**Task item**
Each line of the records containing "TRIANGLE" is to be copied out and returned.

--- Entries shown ---

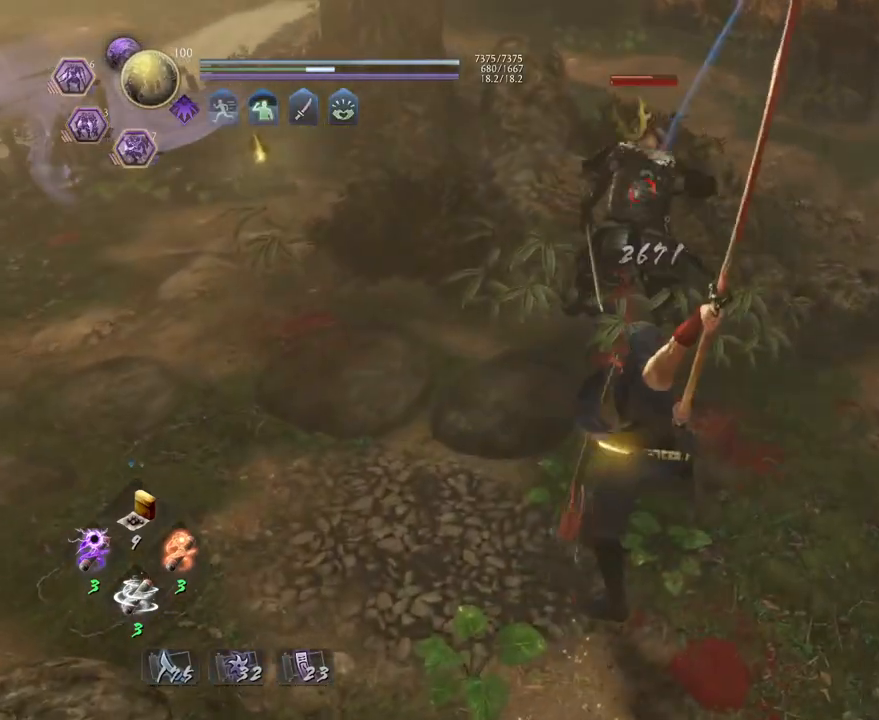
{"buttons": ["CROSS", "R1"], "left_stick": "center", "right_stick": "center", "events": [[317, "R1", "down"], [367, "SQUARE", "down"], [417, "SQUARE", "up"], [450, "CROSS", "down"]]}
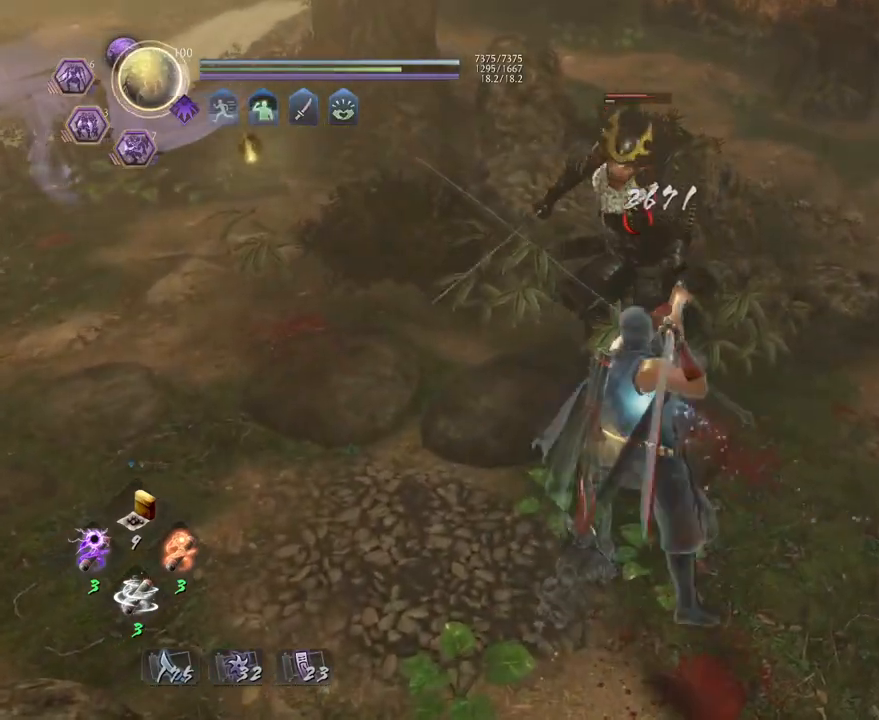
{"buttons": [], "left_stick": "center", "right_stick": "center", "events": [[17, "R1", "up"], [67, "CROSS", "up"]]}
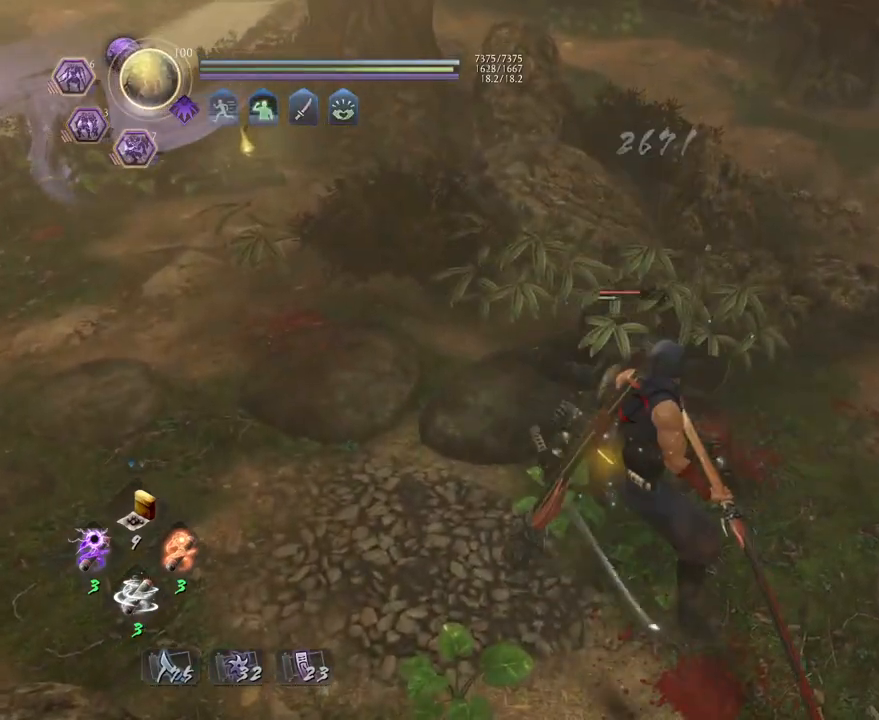
{"buttons": [], "left_stick": "center", "right_stick": "center", "events": []}
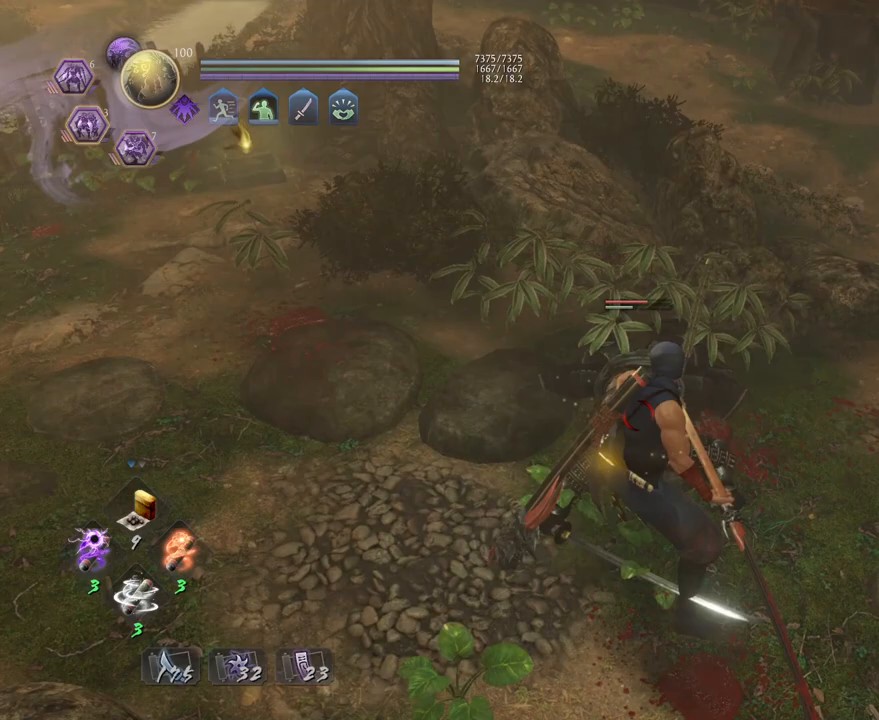
{"buttons": [], "left_stick": "down-right", "right_stick": "center", "events": [[200, "left_stick", "down-right"]]}
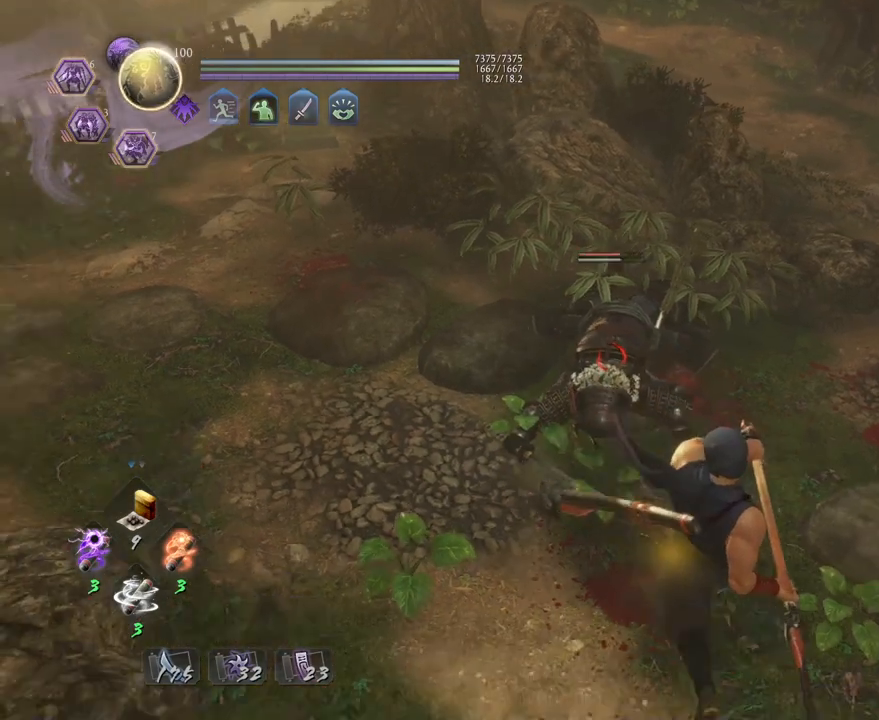
{"buttons": [], "left_stick": "up-right", "right_stick": "center", "events": [[417, "left_stick", "up-right"]]}
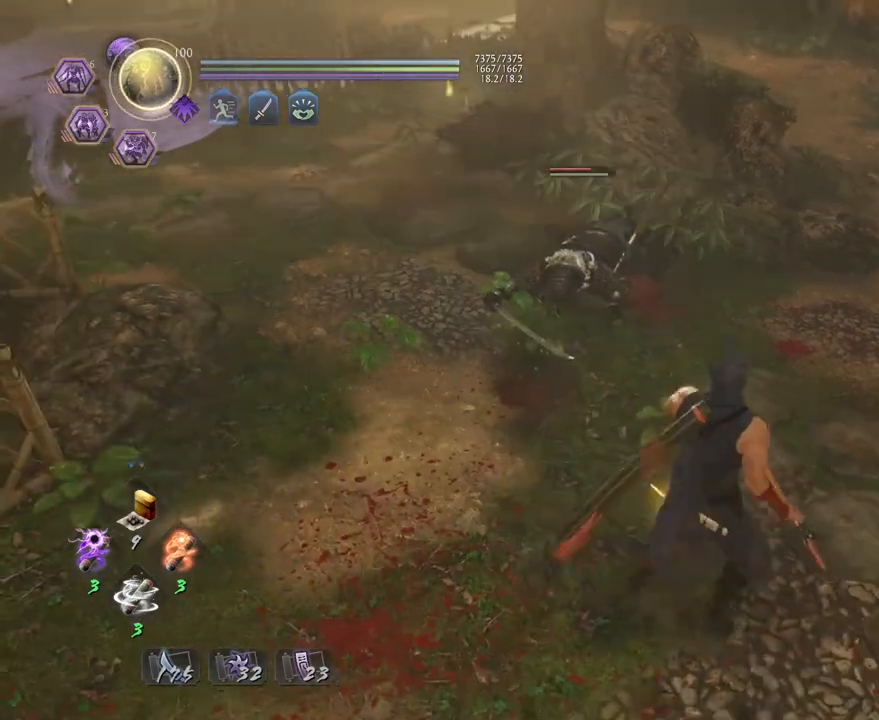
{"buttons": [], "left_stick": "center", "right_stick": "center", "events": [[33, "L1", "down"], [150, "CROSS", "down"], [200, "CROSS", "up"], [250, "L1", "up"], [250, "left_stick", "center"], [350, "TRIANGLE", "down"], [450, "TRIANGLE", "up"]]}
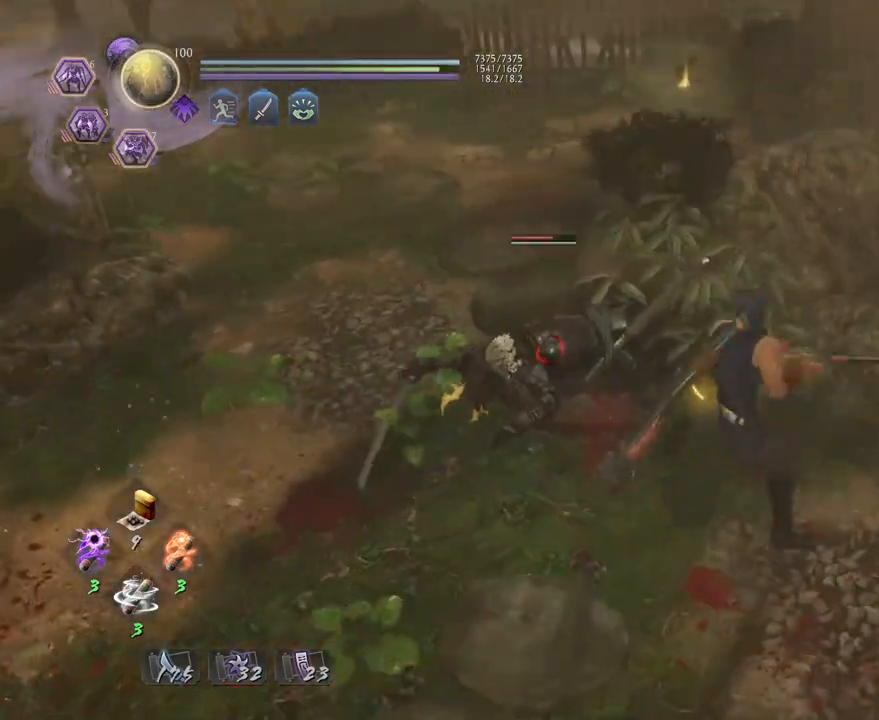
{"buttons": [], "left_stick": "center", "right_stick": "center", "events": [[33, "TRIANGLE", "down"], [133, "TRIANGLE", "up"]]}
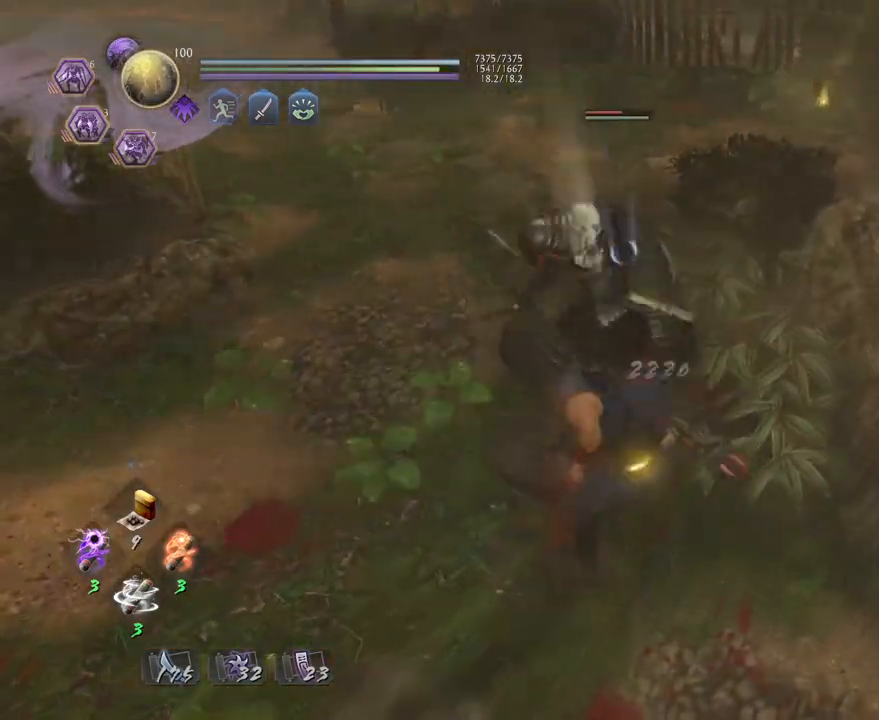
{"buttons": [], "left_stick": "center", "right_stick": "center", "events": []}
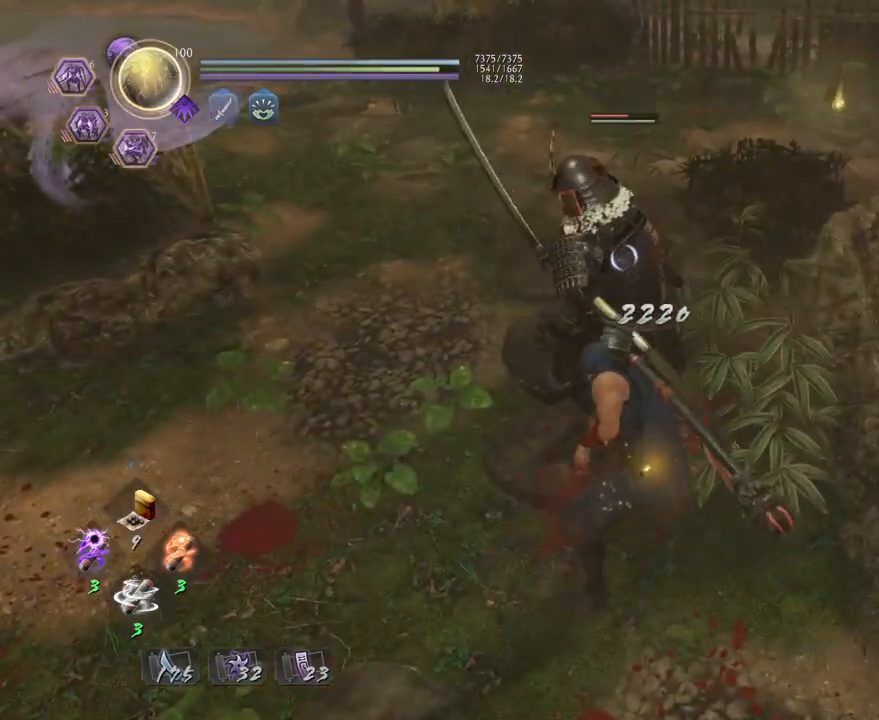
{"buttons": [], "left_stick": "down", "right_stick": "center", "events": [[200, "CROSS", "down"], [217, "left_stick", "down"], [300, "CROSS", "up"]]}
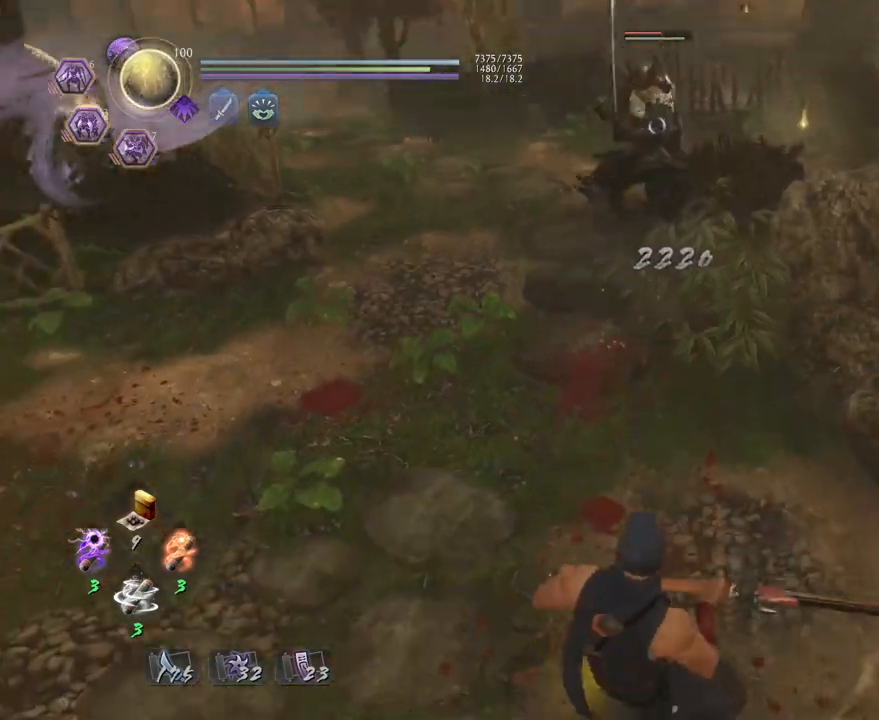
{"buttons": [], "left_stick": "center", "right_stick": "center", "events": [[217, "left_stick", "left"], [333, "left_stick", "center"]]}
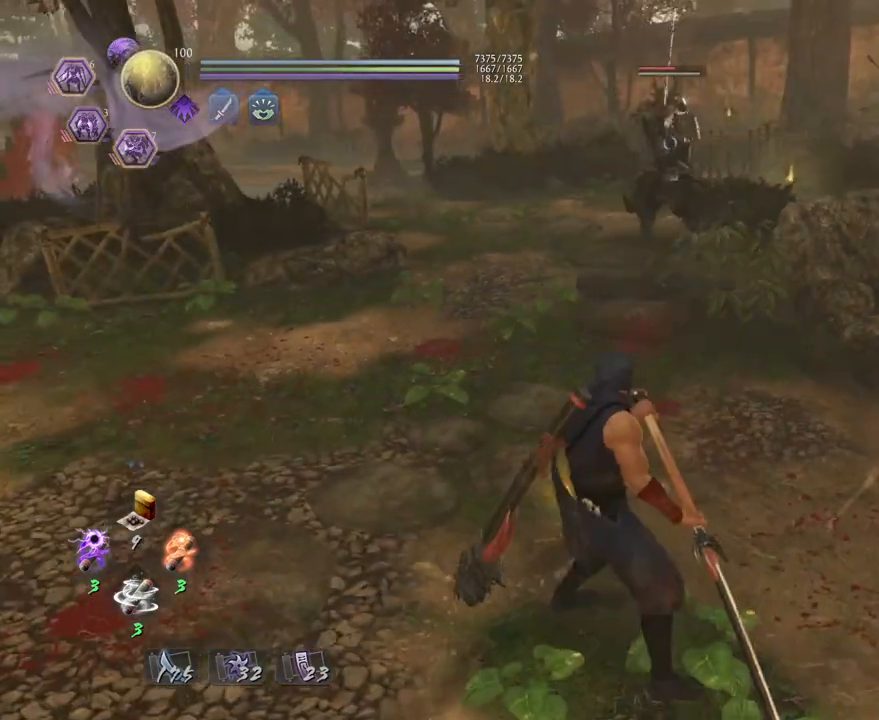
{"buttons": [], "left_stick": "up", "right_stick": "center", "events": [[300, "left_stick", "up"]]}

---

**Written solution**
{"buttons": [], "left_stick": "center", "right_stick": "center", "events": [[33, "L1", "down"], [150, "CROSS", "down"], [200, "CROSS", "up"], [250, "L1", "up"], [250, "left_stick", "center"], [350, "TRIANGLE", "down"], [450, "TRIANGLE", "up"]]}
{"buttons": [], "left_stick": "center", "right_stick": "center", "events": [[33, "TRIANGLE", "down"], [133, "TRIANGLE", "up"]]}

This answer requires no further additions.